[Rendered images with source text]
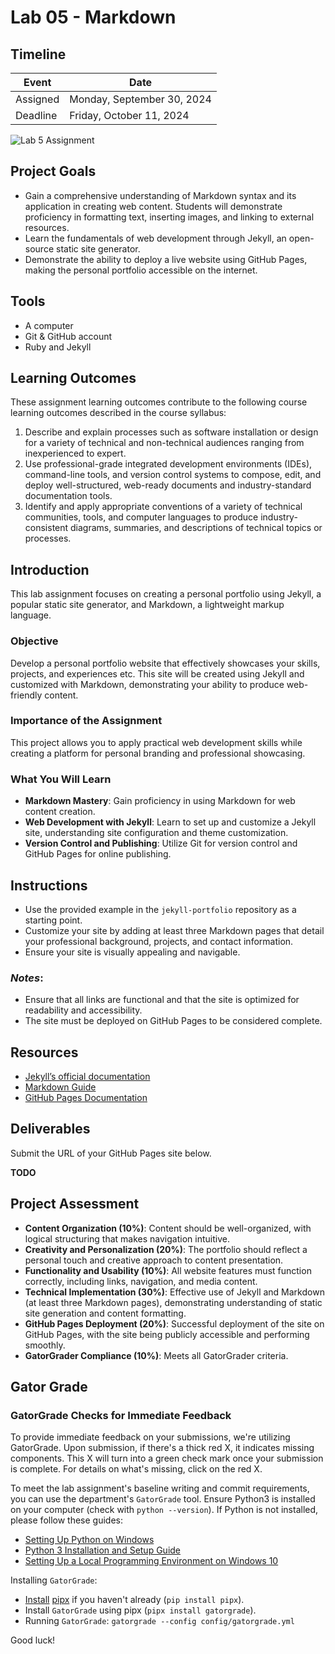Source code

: 
# Lab 05 - Markdown

## Timeline
| Event     | Date                  |
|-----------|-----------------------|
| Assigned  | Monday, September 30, 2024 |
| Deadline  | Friday, October 11, 2024 |

![Lab 5 Assignment](https://github.com/allegheny-college-cmpsc-104-Fall-2024/lab05_solution/blob/main/graphics/markdown.png)

## Project Goals
-  Gain a comprehensive understanding of Markdown syntax and its application in creating web content. Students will demonstrate proficiency in formatting text, inserting images, and linking to external resources.
- Learn the fundamentals of web development through Jekyll, an open-source static site generator.
- Demonstrate the ability to deploy a live website using GitHub Pages, making the personal portfolio accessible on the internet.

## Tools
- A computer
- Git & GitHub account
- Ruby and Jekyll

## Learning Outcomes
These assignment learning outcomes contribute to the following course learning outcomes described in the course syllabus:

1. Describe and explain processes such as software installation or design for a variety of technical and non-technical audiences ranging from inexperienced to expert.
2. Use professional-grade integrated development environments (IDEs), command-line tools, and version control systems to compose, edit, and deploy well-structured, web-ready documents and industry-standard documentation tools.
4. Identify and apply appropriate conventions of a variety of technical communities, tools, and computer languages to produce industry-consistent diagrams, summaries, and descriptions of technical topics or processes.

## Introduction
This lab assignment focuses on creating a personal portfolio using Jekyll, a popular static site generator, and Markdown, a lightweight markup language.

### Objective
Develop a personal portfolio website that effectively showcases your skills, projects, and experiences etc. This site will be created using Jekyll and customized with Markdown, demonstrating your ability to produce web-friendly content.

### Importance of the Assignment
This project allows you to apply practical web development skills while creating a platform for personal branding and professional showcasing.

### What You Will Learn
- **Markdown Mastery**: Gain proficiency in using Markdown for web content creation.
- **Web Development with Jekyll**: Learn to set up and customize a Jekyll site, understanding site configuration and theme customization.
- **Version Control and Publishing**: Utilize Git for version control and GitHub Pages for online publishing.

## Instructions
- Use the provided example in the `jekyll-portfolio` repository as a starting point.
- Customize your site by adding at least three Markdown pages that detail your professional background, projects, and contact information.
- Ensure your site is visually appealing and navigable.

### _Notes_: 
- Ensure that all links are functional and that the site is optimized for readability and accessibility.
- The site must be deployed on GitHub Pages to be considered complete.

## Resources
- [Jekyll’s official documentation](https://jekyllrb.com/docs/)
- [Markdown Guide](https://www.markdownguide.org)
- [GitHub Pages Documentation](https://docs.github.com/en/pages)

## Deliverables
Submit the URL of your GitHub Pages site below.

**TODO**

## Project Assessment
- **Content Organization (10%)**: Content should be well-organized, with logical structuring that makes navigation intuitive.
- **Creativity and Personalization (20%)**: The portfolio should reflect a personal touch and creative approach to content presentation.
- **Functionality and Usability (10%)**: All website features must function correctly, including links, navigation, and media content.
- **Technical Implementation (30%)**: Effective use of Jekyll and Markdown (at least three Markdown pages), demonstrating understanding of static site generation and content formatting.
- **GitHub Pages Deployment (20%)**: Successful deployment of the site on GitHub Pages, with the site being publicly accessible and performing smoothly.
- **GatorGrader Compliance (10%)**: Meets all GatorGrader criteria.

## Gator Grade
### GatorGrade Checks for Immediate Feedback

To provide immediate feedback on your submissions, we're utilizing GatorGrade. Upon submission, if there's a thick red X, it indicates missing components. This X will turn into a green check mark once your submission is complete. For details on what's missing, click on the red X.

To meet the lab assignment's baseline writing and commit requirements, you can use the department's `GatorGrade` tool. Ensure Python3 is installed on your computer (check with `python --version`). If Python is not installed, please follow these guides:

- [Setting Up Python on Windows](https://realpython.com/lessons/python-windows-setup/)
- [Python 3 Installation and Setup Guide](https://realpython.com/installing-python/)
- [Setting Up a Local Programming Environment on Windows 10](https://www.digitalocean.com/community/tutorials/how-to-install-python-3-and-set-up-a-local-programming-environment-on-windows-10)

Installing `GatorGrade`:

- [Install](https://pipx.pypa.io/stable/) [pipx](https://pipx.pypa.io/stable/) if you haven't already (`pip install pipx`).
- Install `GatorGrade` using pipx (`pipx install gatorgrade`).
- Running `GatorGrade`:
 `gatorgrade --config config/gatorgrade.yml`

Good luck!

Task instructions => Arrange the source text of every item above as a numbered list with one line per entry, skipping blank lines. Leave the pictures out of the answer.

Output below =>
1. Source code
2. : 
3. # Lab 05 - Markdown
4. ## Timeline
5. | Event     | Date                  |
6. |-----------|-----------------------|
7. | Assigned  | Monday, September 30, 2024 |
8. | Deadline  | Friday, October 11, 2024 |
9. ![Lab 5 Assignment](https://github.com/allegheny-college-cmpsc-104-Fall-2024/lab05_solution/blob/main/graphics/markdown.png)
10. ## Project Goals
11. -  Gain a comprehensive understanding of Markdown syntax and its application in creating web content. Students will demonstrate proficiency in formatting text, inserting images, and linking to external resources.
12. - Learn the fundamentals of web development through Jekyll, an open-source static site generator.
13. - Demonstrate the ability to deploy a live website using GitHub Pages, making the personal portfolio accessible on the internet.
14. ## Tools
15. - A computer
16. - Git & GitHub account
17. - Ruby and Jekyll
18. ## Learning Outcomes
19. These assignment learning outcomes contribute to the following course learning outcomes described in the course syllabus:
20. 1. Describe and explain processes such as software installation or design for a variety of technical and non-technical audiences ranging from inexperienced to expert.
21. 2. Use professional-grade integrated development environments (IDEs), command-line tools, and version control systems to compose, edit, and deploy well-structured, web-ready documents and industry-standard documentation tools.
22. 4. Identify and apply appropriate conventions of a variety of technical communities, tools, and computer languages to produce industry-consistent diagrams, summaries, and descriptions of technical topics or processes.
23. ## Introduction
24. This lab assignment focuses on creating a personal portfolio using Jekyll, a popular static site generator, and Markdown, a lightweight markup language.
25. ### Objective
26. Develop a personal portfolio website that effectively showcases your skills, projects, and experiences etc. This site will be created using Jekyll and customized with Markdown, demonstrating your ability to produce web-friendly content.
27. ### Importance of the Assignment
28. This project allows you to apply practical web development skills while creating a platform for personal branding and professional showcasing.
29. ### What You Will Learn
30. - **Markdown Mastery**: Gain proficiency in using Markdown for web content creation.
31. - **Web Development with Jekyll**: Learn to set up and customize a Jekyll site, understanding site configuration and theme customization.
32. - **Version Control and Publishing**: Utilize Git for version control and GitHub Pages for online publishing.
33. ## Instructions
34. - Use the provided example in the `jekyll-portfolio` repository as a starting point.
35. - Customize your site by adding at least three Markdown pages that detail your professional background, projects, and contact information.
36. - Ensure your site is visually appealing and navigable.
37. ### _Notes_: 
38. - Ensure that all links are functional and that the site is optimized for readability and accessibility.
39. - The site must be deployed on GitHub Pages to be considered complete.
40. ## Resources
41. - [Jekyll’s official documentation](https://jekyllrb.com/docs/)
42. - [Markdown Guide](https://www.markdownguide.org)
43. - [GitHub Pages Documentation](https://docs.github.com/en/pages)
44. ## Deliverables
45. Submit the URL of your GitHub Pages site below.
46. **TODO**
47. ## Project Assessment
48. - **Content Organization (10%)**: Content should be well-organized, with logical structuring that makes navigation intuitive.
49. - **Creativity and Personalization (20%)**: The portfolio should reflect a personal touch and creative approach to content presentation.
50. - **Functionality and Usability (10%)**: All website features must function correctly, including links, navigation, and media content.
51. - **Technical Implementation (30%)**: Effective use of Jekyll and Markdown (at least three Markdown pages), demonstrating understanding of static site generation and content formatting.
52. - **GitHub Pages Deployment (20%)**: Successful deployment of the site on GitHub Pages, with the site being publicly accessible and performing smoothly.
53. - **GatorGrader Compliance (10%)**: Meets all GatorGrader criteria.
54. ## Gator Grade
55. ### GatorGrade Checks for Immediate Feedback
56. To provide immediate feedback on your submissions, we're utilizing GatorGrade. Upon submission, if there's a thick red X, it indicates missing components. This X will turn into a green check mark once your submission is complete. For details on what's missing, click on the red X.
57. To meet the lab assignment's baseline writing and commit requirements, you can use the department's `GatorGrade` tool. Ensure Python3 is installed on your computer (check with `python --version`). If Python is not installed, please follow these guides:
58. - [Setting Up Python on Windows](https://realpython.com/lessons/python-windows-setup/)
59. - [Python 3 Installation and Setup Guide](https://realpython.com/installing-python/)
60. - [Setting Up a Local Programming Environment on Windows 10](https://www.digitalocean.com/community/tutorials/how-to-install-python-3-and-set-up-a-local-programming-environment-on-windows-10)
61. Installing `GatorGrade`:
62. - [Install](https://pipx.pypa.io/stable/) [pipx](https://pipx.pypa.io/stable/) if you haven't already (`pip install pipx`).
63. - Install `GatorGrade` using pipx (`pipx install gatorgrade`).
64. - Running `GatorGrade`:
65.  `gatorgrade --config config/gatorgrade.yml`
66. Good luck!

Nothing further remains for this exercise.